Researchers from Beth Israel Deaconess Medical Center and Harvard University just dropped a study in Science that should make every medical professional uncomfortable—and that's probably an understatement. The team tested OpenAI's o1 model against attending physicians across five diagnostic tasks, and the results weren't even close. In early emergency room cases where patients provide limited information about their ailments, o1 identified exact or very close diagnoses 67% of the time, compared to roughly 50% to 55% for doctors given identical case presentations.

The Numbers Don't Lie

The LLM's clinical reasoning score—the metric measuring how well it explained its diagnostic thinking and next steps—hit a near-perfect 98% across cases. Attending physicians managed that same standard only 35% of the time. When the researchers tested o1 against two physicians on real patient cases from Beth Israel's ER, the AI maintained its edge throughout all three stages of emergency care: intake, evaluation, and treatment decision. The gap narrowed as more information became available, but o1 still outperformed doctors by 2% to 10% even in later stages of care. Adam Rodman, an internist at Beth Israel and co-author of the paper, admits the team worried nobody would believe results this stark. 'The gap between the model and humans was so robust across all of the tasks,' he noted. Thomas Buckley, a computer scientist at Harvard who co-authored the study, called the final ER diagnostic test 'the most important' part of their research because it used real-world data that was incomplete, biased, and messy—exactly what AI will encounter in actual hospital settings.

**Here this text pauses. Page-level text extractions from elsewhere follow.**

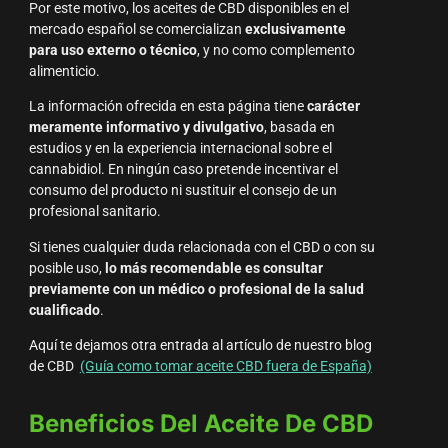
Por este motivo, los aceites de CBD disponibles en el
mercado español se comercializan
exclusivamente
para uso externo o técnico
, y no como complemento
alimenticio.
La información ofrecida en esta página tiene
carácter
meramente informativo y divulgativo
, basada en
estudios y en la experiencia internacional sobre el
cannabidiol. En ningún caso pretende incentivar el
consumo del producto ni sustituir el consejo de un
profesional sanitario.
Si tienes cualquier duda relacionada con el CBD o con su
posible uso,
lo más recomendable es consultar
previamente con un médico o profesional de la salud
cualificado
.
Aquí te dejamos otra entrada al artículo de nuestro blog
de CBD
(Guía como tomar aceite CBD fuera de España)
Beneficios Del Aceite De CBD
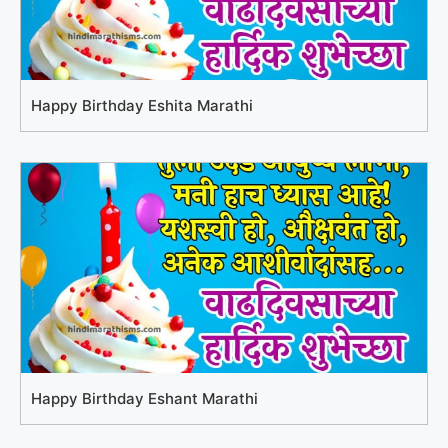
Happy Birthday Eshita Marathi
Happy Birthday Eshant Marathi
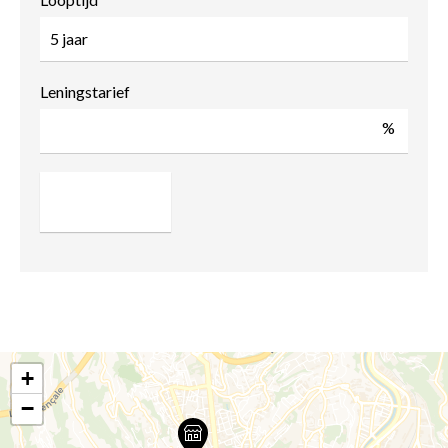
Leningstarief
%
+
−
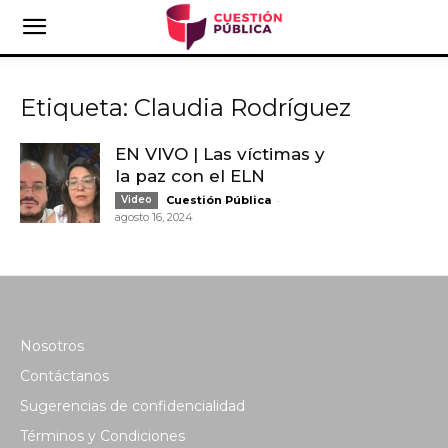
Etiqueta: Claudia Rodríguez
EN VIVO | Las víctimas y
la paz con el ELN
-
Video
Cuestión Pública
agosto 16, 2024
Nosotros
Contáctanos
Sugerencias de confidencialidad
Términos y Condiciones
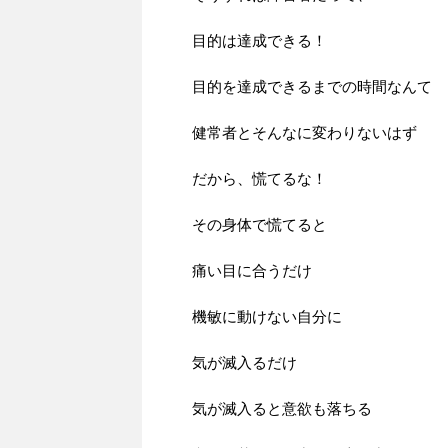
目的は達成できる！
目的を達成できるまでの時間なんて
健常者とそんなに変わりないはず
だから、慌てるな！
その身体で慌てると
痛い目に合うだけ
機敏に動けない自分に
気が滅入るだけ
気が滅入ると意欲も落ちる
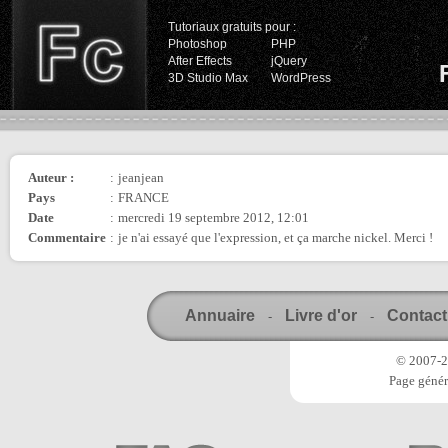
Tutoriaux gratuits pour :
Photoshop
PHP
After Effects
jQuery
3D Studio Max
WordPress
Auteur :
:
jeanjean
Pays
:
FRANCE
Date
:
mercredi 19 septembre 2012, 12:01
Commentaire
:
je n'ai essayé que l'expression, et ça marche nickel. Merci !
Annuaire
Livre d'or
Contact
-
-
© 2007-20
Page génér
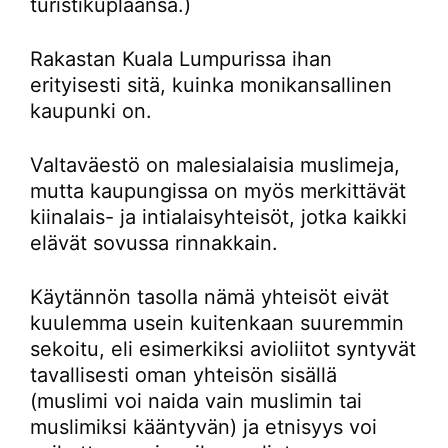
turistikuplaansa.)
Rakastan Kuala Lumpurissa ihan
erityisesti sitä, kuinka monikansallinen
kaupunki on.
Valtaväestö on malesialaisia muslimeja,
mutta kaupungissa on myös merkittävät
kiinalais- ja intialaisyhteisöt, jotka kaikki
elävät sovussa rinnakkain.
Käytännön tasolla nämä yhteisöt eivät
kuulemma usein kuitenkaan suuremmin
sekoitu, eli esimerkiksi avioliitot syntyvät
tavallisesti oman yhteisön sisällä
(muslimi voi naida vain muslimin tai
muslimiksi kääntyvän) ja etnisyys voi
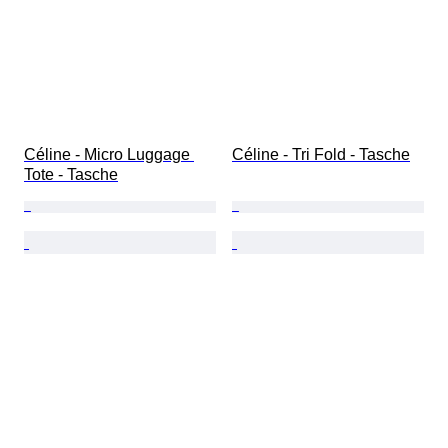
Céline - Micro Luggage 
Céline - Tri Fold - Tasche
Tote - Tasche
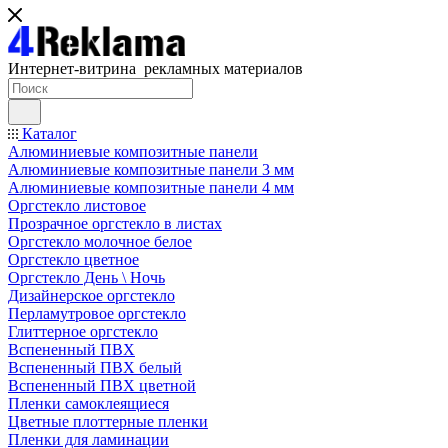
Интернет-витрина рекламных материалов
Каталог
Алюминиевые композитные панели
Алюминиевые композитные панели 3 мм
Алюминиевые композитные панели 4 мм
Оргстекло листовое
Прозрачное оргстекло в листах
Оргстекло молочное белое
Оргстекло цветное
Оргстекло День \ Ночь
Дизайнерское оргстекло
Перламутровое оргстекло
Глиттерное оргстекло
Вспененный ПВХ
Вспененный ПВХ белый
Вспененный ПВХ цветной
Пленки самоклеящиеся
Цветные плоттерные пленки
Пленки для ламинации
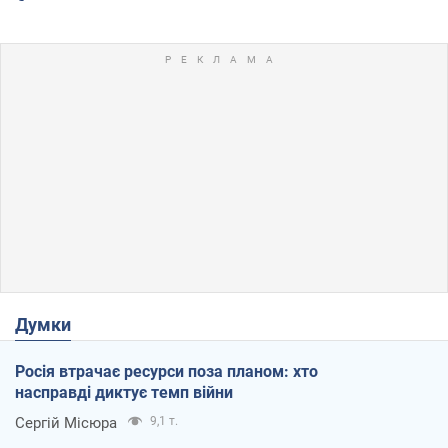
Думки
Росія втрачає ресурси поза планом: хто
насправді диктує темп війни
Сергій Місюра
9,1 т.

The Ancient History Problem

Here's where things get interesting from an insider perspective: OpenAI's o1 was first released in late 2024. In machine learning terms, that's 'ancient history.' Stanford internist Eric Strong, who wasn't involved with the study, called the model's age 'irrelevant' because newer models are almost certainly performing at least as well, if not significantly better. The researchers tested a version that's already been superseded by faster iterations in the AI development cycle—a reminder that benchmarks for AI medical systems may be outdated before they're even published.

What This Can't Do Yet

The study has real constraints worth noting. Researchers provided o1 only written case information, excluding imaging data like CT scans, X-rays, or pathology slides—inputs central to diagnosing blood clots, cancers, and dozens of other conditions. The model also wasn't tested on hospitalized patients requiring days of accumulated medical history. Rodman himself acknowledged the current architecture likely 'wouldn't work for a hospitalized patient who has days and days of information' and warned performance would drop off in those scenarios. The team is already running new experiments with longer-term, broader real-world data, but the fundamental question remains: can these systems improve actual patient outcomes outside controlled research conditions? Daniel McDuff, a computer scientist at Google uninvolved with the work, called testing AI 'in a real-world setting' exciting—but emphasized understanding how models perform as someone's care 'evolves over time' is the next critical challenge.

Key Takeaways

  • OpenAI's o1 diagnosed correctly in 67% of early ER cases versus ~50-55% for physicians
  • The LLM scored perfect clinical reasoning on 98% of examined cases; doctors hit that standard only 35% of the time
  • Researchers used real patient data from Beth Israel Deaconess Medical Center across all three stages of emergency care
  • The model tested (o1, released late 2024) is already outdated—newer AI likely performs even better

The Bottom Line

This isn't a future concern anymore—this is happening now. While critics will rightly point out o1 lacks access to imaging and long-term patient histories, the trajectory is unmistakable: AI systems are already matching or beating trained physicians on core diagnostic tasks under real-world conditions. Healthcare's going to look very different in ten years, and this study suggests the caregivers walking those ER floors might not be human at all.